Output each entry verbatim and exclude every picture from it.
**** DATA ****
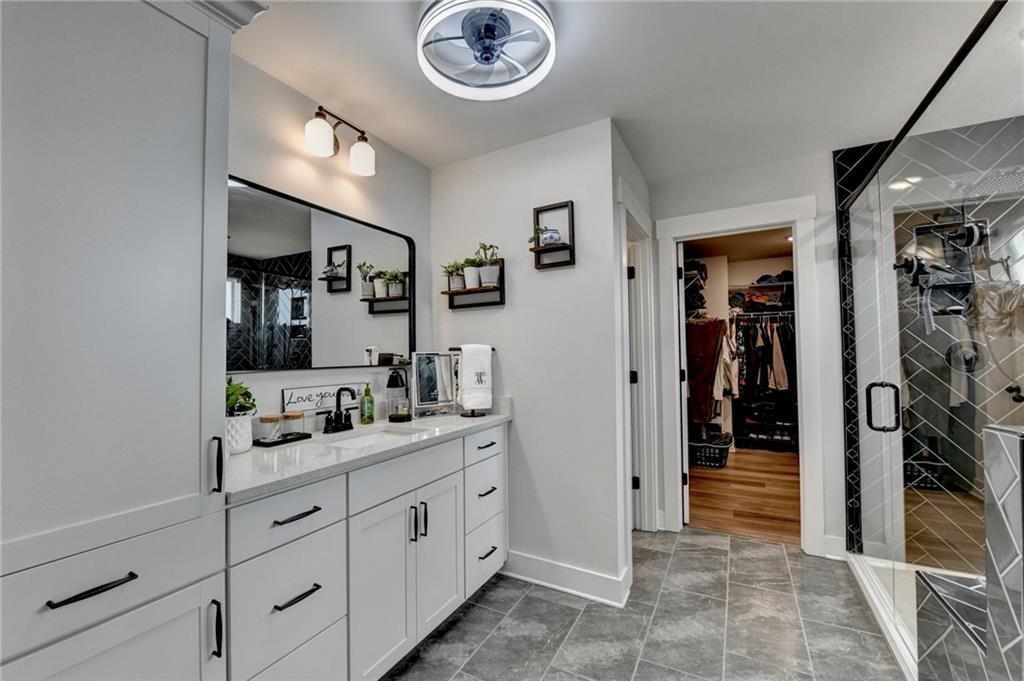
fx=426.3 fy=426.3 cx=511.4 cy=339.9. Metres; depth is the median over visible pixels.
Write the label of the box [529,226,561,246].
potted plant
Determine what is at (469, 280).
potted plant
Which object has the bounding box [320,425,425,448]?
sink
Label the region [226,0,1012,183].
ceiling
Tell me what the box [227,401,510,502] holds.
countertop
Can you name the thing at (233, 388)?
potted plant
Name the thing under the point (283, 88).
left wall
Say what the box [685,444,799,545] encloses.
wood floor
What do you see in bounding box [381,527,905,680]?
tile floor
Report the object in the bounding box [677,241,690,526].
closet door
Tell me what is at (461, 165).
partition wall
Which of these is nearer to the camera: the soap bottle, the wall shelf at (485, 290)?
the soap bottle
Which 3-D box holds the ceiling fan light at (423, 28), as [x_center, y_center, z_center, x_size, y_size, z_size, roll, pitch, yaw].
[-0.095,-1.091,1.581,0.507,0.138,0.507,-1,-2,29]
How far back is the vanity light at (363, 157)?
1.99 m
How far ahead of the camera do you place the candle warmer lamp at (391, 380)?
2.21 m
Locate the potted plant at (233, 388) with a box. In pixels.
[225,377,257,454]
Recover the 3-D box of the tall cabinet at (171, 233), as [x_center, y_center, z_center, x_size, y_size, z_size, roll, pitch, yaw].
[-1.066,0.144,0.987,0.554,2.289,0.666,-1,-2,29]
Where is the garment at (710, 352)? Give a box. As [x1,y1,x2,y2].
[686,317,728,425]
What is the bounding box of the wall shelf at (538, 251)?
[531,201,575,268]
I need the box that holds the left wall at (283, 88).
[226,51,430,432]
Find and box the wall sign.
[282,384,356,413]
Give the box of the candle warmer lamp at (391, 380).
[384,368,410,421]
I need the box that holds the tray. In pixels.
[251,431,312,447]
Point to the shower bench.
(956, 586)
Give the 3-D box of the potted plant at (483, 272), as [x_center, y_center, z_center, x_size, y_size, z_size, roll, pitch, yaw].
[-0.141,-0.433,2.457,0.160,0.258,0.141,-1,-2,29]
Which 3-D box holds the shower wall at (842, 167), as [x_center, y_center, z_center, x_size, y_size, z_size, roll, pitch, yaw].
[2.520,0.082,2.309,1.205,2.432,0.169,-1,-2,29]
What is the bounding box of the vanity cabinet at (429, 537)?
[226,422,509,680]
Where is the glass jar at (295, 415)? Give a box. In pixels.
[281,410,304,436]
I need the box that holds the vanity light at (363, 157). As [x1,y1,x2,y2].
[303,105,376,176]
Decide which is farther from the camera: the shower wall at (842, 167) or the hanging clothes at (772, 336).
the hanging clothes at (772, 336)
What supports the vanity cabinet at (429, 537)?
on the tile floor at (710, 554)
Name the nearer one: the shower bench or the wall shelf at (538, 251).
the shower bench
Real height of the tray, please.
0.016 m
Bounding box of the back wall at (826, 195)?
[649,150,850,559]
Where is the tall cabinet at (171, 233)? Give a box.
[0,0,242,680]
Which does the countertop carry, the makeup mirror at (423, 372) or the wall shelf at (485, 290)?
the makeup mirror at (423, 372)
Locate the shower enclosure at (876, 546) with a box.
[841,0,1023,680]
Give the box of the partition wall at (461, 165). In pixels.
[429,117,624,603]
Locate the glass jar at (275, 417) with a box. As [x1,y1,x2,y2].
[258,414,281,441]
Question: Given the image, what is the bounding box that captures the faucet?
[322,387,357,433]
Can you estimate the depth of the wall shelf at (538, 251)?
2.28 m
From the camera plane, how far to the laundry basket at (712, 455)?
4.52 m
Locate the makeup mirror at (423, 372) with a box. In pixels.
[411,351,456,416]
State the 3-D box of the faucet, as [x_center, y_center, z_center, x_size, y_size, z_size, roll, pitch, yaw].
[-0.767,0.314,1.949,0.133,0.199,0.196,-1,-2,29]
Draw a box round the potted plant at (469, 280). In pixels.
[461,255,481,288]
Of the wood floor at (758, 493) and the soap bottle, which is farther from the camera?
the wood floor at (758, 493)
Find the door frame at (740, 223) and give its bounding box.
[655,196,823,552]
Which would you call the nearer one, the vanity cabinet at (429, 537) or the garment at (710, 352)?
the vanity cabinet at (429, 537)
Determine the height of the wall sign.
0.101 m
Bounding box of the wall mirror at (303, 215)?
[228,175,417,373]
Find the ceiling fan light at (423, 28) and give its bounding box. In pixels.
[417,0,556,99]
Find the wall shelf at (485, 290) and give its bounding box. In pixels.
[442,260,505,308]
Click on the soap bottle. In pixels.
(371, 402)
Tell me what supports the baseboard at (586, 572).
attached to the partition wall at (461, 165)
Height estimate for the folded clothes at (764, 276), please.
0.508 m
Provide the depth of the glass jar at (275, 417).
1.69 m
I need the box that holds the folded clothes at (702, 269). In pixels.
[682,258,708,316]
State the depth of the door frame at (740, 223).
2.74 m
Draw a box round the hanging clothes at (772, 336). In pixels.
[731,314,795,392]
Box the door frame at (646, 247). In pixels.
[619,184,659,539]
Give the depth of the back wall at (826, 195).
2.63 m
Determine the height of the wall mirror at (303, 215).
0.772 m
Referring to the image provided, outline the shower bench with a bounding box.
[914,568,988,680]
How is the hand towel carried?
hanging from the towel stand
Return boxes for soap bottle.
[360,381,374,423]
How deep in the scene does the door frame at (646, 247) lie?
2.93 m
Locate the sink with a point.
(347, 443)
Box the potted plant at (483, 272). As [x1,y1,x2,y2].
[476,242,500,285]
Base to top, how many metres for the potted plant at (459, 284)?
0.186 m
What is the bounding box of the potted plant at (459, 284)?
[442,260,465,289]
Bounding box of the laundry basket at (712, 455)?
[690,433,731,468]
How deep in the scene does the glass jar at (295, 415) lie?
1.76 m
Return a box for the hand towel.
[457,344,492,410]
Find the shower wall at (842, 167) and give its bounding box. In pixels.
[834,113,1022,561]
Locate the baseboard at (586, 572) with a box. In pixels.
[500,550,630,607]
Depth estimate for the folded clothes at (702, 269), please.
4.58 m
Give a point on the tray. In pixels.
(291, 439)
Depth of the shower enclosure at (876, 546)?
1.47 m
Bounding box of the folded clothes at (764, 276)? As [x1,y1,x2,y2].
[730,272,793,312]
****
- _ANSWER TO THIS EXERCISE_:
fx=426.3 fy=426.3 cx=511.4 cy=339.9. Metres; depth is the median over visible pixels.
Write the label of the box [529,226,561,246].
potted plant
Determine what is at (469, 280).
potted plant
Which object has the bounding box [320,425,425,448]?
sink
Label the region [226,0,1012,183].
ceiling
Tell me what the box [227,401,510,502] holds.
countertop
Can you name the thing at (233, 388)?
potted plant
Name the thing under the point (283, 88).
left wall
Say what the box [685,444,799,545] encloses.
wood floor
What do you see in bounding box [381,527,905,680]?
tile floor
Report the object in the bounding box [677,241,690,526].
closet door
Tell me what is at (461, 165).
partition wall
Which of these is nearer to the camera: the soap bottle, the wall shelf at (485, 290)?
the soap bottle
Which 3-D box holds the ceiling fan light at (423, 28), as [x_center, y_center, z_center, x_size, y_size, z_size, roll, pitch, yaw].
[-0.095,-1.091,1.581,0.507,0.138,0.507,-1,-2,29]
How far back is the vanity light at (363, 157)?
1.99 m
How far ahead of the camera do you place the candle warmer lamp at (391, 380)?
2.21 m
Locate the potted plant at (233, 388) with a box. In pixels.
[225,377,257,454]
Recover the 3-D box of the tall cabinet at (171, 233), as [x_center, y_center, z_center, x_size, y_size, z_size, roll, pitch, yaw].
[-1.066,0.144,0.987,0.554,2.289,0.666,-1,-2,29]
Where is the garment at (710, 352)? Give a box. As [x1,y1,x2,y2].
[686,317,728,425]
What is the bounding box of the wall shelf at (538, 251)?
[531,201,575,268]
I need the box that holds the left wall at (283, 88).
[226,51,430,432]
Find and box the wall sign.
[282,384,356,413]
Give the box of the candle warmer lamp at (391, 380).
[384,368,410,421]
I need the box that holds the tray. In pixels.
[251,431,312,447]
Point to the shower bench.
(956, 586)
Give the 3-D box of the potted plant at (483, 272), as [x_center, y_center, z_center, x_size, y_size, z_size, roll, pitch, yaw].
[-0.141,-0.433,2.457,0.160,0.258,0.141,-1,-2,29]
Which 3-D box holds the shower wall at (842, 167), as [x_center, y_center, z_center, x_size, y_size, z_size, roll, pitch, yaw].
[2.520,0.082,2.309,1.205,2.432,0.169,-1,-2,29]
What is the bounding box of the vanity cabinet at (429, 537)?
[226,422,509,680]
Where is the glass jar at (295, 415)? Give a box. In pixels.
[281,410,304,436]
I need the box that holds the vanity light at (363, 157). As [x1,y1,x2,y2].
[303,105,376,176]
Decide which is farther from the camera: the shower wall at (842, 167) or the hanging clothes at (772, 336).
the hanging clothes at (772, 336)
What supports the vanity cabinet at (429, 537)?
on the tile floor at (710, 554)
Name the nearer one: the shower bench or the wall shelf at (538, 251).
the shower bench
Real height of the tray, please.
0.016 m
Bounding box of the back wall at (826, 195)?
[649,150,850,559]
Where is the tall cabinet at (171, 233)? Give a box.
[0,0,242,680]
Which does the countertop carry, the makeup mirror at (423, 372) or the wall shelf at (485, 290)?
the makeup mirror at (423, 372)
Locate the shower enclosure at (876, 546) with a box.
[841,0,1023,680]
Give the box of the partition wall at (461, 165). In pixels.
[429,117,624,603]
Locate the glass jar at (275, 417) with a box. As [x1,y1,x2,y2].
[258,414,281,441]
Question: Given the image, what is the bounding box that captures the faucet?
[322,387,357,433]
Can you estimate the depth of the wall shelf at (538, 251)?
2.28 m
From the camera plane, how far to the laundry basket at (712, 455)?
4.52 m
Locate the makeup mirror at (423, 372) with a box. In pixels.
[411,351,456,416]
State the 3-D box of the faucet, as [x_center, y_center, z_center, x_size, y_size, z_size, roll, pitch, yaw].
[-0.767,0.314,1.949,0.133,0.199,0.196,-1,-2,29]
Draw a box round the potted plant at (469, 280). In pixels.
[461,255,481,288]
Of the wood floor at (758, 493) and the soap bottle, which is farther from the camera?
the wood floor at (758, 493)
Find the door frame at (740, 223) and give its bounding box.
[655,196,823,552]
Which would you call the nearer one, the vanity cabinet at (429, 537) or the garment at (710, 352)?
the vanity cabinet at (429, 537)
Determine the height of the wall sign.
0.101 m
Bounding box of the wall mirror at (303, 215)?
[228,175,417,373]
Find the ceiling fan light at (423, 28) and give its bounding box. In pixels.
[417,0,556,99]
Find the wall shelf at (485, 290) and give its bounding box. In pixels.
[442,260,505,308]
Click on the soap bottle. In pixels.
(371, 402)
Tell me what supports the baseboard at (586, 572).
attached to the partition wall at (461, 165)
Height estimate for the folded clothes at (764, 276), please.
0.508 m
Provide the depth of the glass jar at (275, 417).
1.69 m
I need the box that holds the folded clothes at (702, 269). In pixels.
[682,258,708,316]
State the depth of the door frame at (740, 223).
2.74 m
Draw a box round the hanging clothes at (772, 336). In pixels.
[731,314,795,392]
Box the door frame at (646, 247). In pixels.
[619,184,659,539]
Give the depth of the back wall at (826, 195).
2.63 m
Determine the height of the wall mirror at (303, 215).
0.772 m
Referring to the image provided, outline the shower bench with a bounding box.
[914,568,988,680]
How is the hand towel carried?
hanging from the towel stand
Return boxes for soap bottle.
[360,381,374,423]
How deep in the scene does the door frame at (646, 247) lie?
2.93 m
Locate the sink with a point.
(347, 443)
Box the potted plant at (483, 272). As [x1,y1,x2,y2].
[476,242,500,285]
Base to top, how many metres for the potted plant at (459, 284)?
0.186 m
What is the bounding box of the potted plant at (459, 284)?
[442,260,465,289]
Bounding box of the laundry basket at (712, 455)?
[690,433,731,468]
How deep in the scene does the glass jar at (295, 415) lie?
1.76 m
Return a box for the hand towel.
[457,344,492,410]
Find the shower wall at (842, 167) and give its bounding box. In pixels.
[834,113,1022,561]
Locate the baseboard at (586, 572) with a box. In pixels.
[500,550,630,607]
Depth estimate for the folded clothes at (702, 269), please.
4.58 m
Give a point on the tray. In pixels.
(291, 439)
Depth of the shower enclosure at (876, 546)?
1.47 m
Bounding box of the folded clothes at (764, 276)? As [x1,y1,x2,y2].
[730,272,793,312]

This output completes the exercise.